━━ BLOC DE TEXTE ━━

# Formater en 800 k



## dani (5 Mai 2003)

Bonjour,

Passionné de Mac depuis 1991, je viens d'acquérir deux Macs, un MacPlus et un Mac SE
Le MacPlus dispose d'un disque dur Externe
Le SE n'a pas de clavier  mais il a une souris qui n'est certainement pas celle d'origine. Au démarrage, à la quatrième extension, un point d'interrogation s'affiche sur celle-ci car apparemment, d'après l'ancien propriétaire m'a signalé se souvenir plus ou moins qu'à l'époque ou il servait de ce Mac, un écran externe etait relié à celui-ci, N'ayant pas de clavier pour l'instant, mais cela ne saurait tarder, je pourrais par la suite désactiver les extensions au démarrage avec la touche majuscule enfoncée si toutefois, cette option existait. au temps de ce Mac.

Revenons au MacPlus, 
1° le lecteur de disquette peut formater en double face soit 2 x 400 K
Pour cela, aucun problème, je prends une disquette 1,44 K, je colle un bout de scotch sur l'un des deux trous et j'en fait une 800 K

2) Le système 6.07 est apparemment incomplet, je prends l'un de mes 2 iMacs, (j'ai le premier iMac Bondi révision A ainsi que le DV Graphite SE) , connexion internet et direction  Apple ou je récupère 3 versions de système 6 en cas ou. (Apparemment, ce sont des versions U.S.)

Tout content, je prends ma disquette formatée en 800 k, je la rentre dans un lecteur de disquette  USB externe, un modèle Teac", sur Jaguar (10.2.5), rien ne monte, mais bon,  Mac OS X est peu coopératif avec les disquettes,  bref, je redémarre sous Mac OS 9, et la boite de dialogue arrive, disque illisible, if faut initialiser ou annuler.

Si j'initialise, je repasse en format classique HD et donc mon MacPlus ne pourra lire la disquette à son tour.

Quoi faire;

ou puis-je trouver un système 6 en Français sur disquettes de 400 Ko
Puis-je connecter un lecteur de disquette externe 1,44 et dans ce cas, s'il me faut un driver pour reconnaître le lecteur, il faut qu'il tienne sur une disquette 800 K

J'ai aussi un PowerMac 8100, Alimentation HS, puis-je récupérer le lecteur et l'installer dans le MacPlus

Si rien est possible, le seul espoir est quand j'arriverais à faire démarrer le SE en désactivant les extensions grâce à l'achat d'un clavier, je serais si le SE dispose d'un lecteur  800 ou d'un lecteur 1,44 K. Je crois que les Macs SE à partir de 87 ou 88 avaient en standard du 1,44 K

Et dans le cas ou il dispose d'un lecteur 1.44, il pourra certainement formater en 720 K

Donc ma manipulation sera la suivante 
- Récupération des fichiers sur l'un des 2 iMacs au format 1,44
- Direction le Mac SE, transfert sur le disque dur,
- Formatage sur le SE en 720 k
- Reprise des fichiers
- Direction le MacPlus
Et le tour est joué, sauf si le SE ne formate pas en double face.

━━━

**DÉTAILS DE L'EXERCICE:**
D'après le fil de discussion sur le formatage en 800 k, quelle version du système installée sur le MacPlus semble incomplète ? Servez-vous uniquement du fil de discussion.

━━ DONNÉES À EXAMINER ━━

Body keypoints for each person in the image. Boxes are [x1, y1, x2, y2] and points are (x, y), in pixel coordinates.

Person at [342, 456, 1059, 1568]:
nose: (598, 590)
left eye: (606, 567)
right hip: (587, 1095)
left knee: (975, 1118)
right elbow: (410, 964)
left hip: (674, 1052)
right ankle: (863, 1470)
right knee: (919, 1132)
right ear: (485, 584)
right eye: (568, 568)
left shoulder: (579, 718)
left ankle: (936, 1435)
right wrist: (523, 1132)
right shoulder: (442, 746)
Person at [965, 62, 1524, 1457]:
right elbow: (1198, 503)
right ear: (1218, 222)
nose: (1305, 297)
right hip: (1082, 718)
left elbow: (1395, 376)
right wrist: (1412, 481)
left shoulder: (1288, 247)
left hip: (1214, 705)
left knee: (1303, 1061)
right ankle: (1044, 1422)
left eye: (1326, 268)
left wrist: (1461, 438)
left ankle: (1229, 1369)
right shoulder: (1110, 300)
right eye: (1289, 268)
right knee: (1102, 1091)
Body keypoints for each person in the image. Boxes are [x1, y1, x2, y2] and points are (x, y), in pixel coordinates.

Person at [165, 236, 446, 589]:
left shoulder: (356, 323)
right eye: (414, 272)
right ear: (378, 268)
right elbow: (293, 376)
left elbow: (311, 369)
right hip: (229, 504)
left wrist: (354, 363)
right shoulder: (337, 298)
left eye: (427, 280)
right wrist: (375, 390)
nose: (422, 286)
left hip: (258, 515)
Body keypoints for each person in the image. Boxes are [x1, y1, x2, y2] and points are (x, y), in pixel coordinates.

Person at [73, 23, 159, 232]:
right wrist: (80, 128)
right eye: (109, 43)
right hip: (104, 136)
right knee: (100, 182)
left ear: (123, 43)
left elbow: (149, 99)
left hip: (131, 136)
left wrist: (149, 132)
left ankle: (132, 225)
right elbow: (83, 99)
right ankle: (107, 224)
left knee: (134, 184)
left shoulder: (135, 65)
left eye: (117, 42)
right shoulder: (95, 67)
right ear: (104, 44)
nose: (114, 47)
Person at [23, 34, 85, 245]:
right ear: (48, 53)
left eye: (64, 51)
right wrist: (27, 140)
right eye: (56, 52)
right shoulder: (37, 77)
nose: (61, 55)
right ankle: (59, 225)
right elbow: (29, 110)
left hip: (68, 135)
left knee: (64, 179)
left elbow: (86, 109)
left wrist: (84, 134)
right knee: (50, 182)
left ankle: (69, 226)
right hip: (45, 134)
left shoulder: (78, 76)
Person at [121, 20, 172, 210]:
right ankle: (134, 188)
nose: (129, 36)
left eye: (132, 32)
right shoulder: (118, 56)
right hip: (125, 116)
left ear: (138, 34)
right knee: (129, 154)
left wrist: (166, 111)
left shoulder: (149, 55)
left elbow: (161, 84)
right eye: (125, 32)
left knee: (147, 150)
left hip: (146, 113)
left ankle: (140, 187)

━━━

**SOLUTION DÉTAILLÉE:**
Le système 6.07.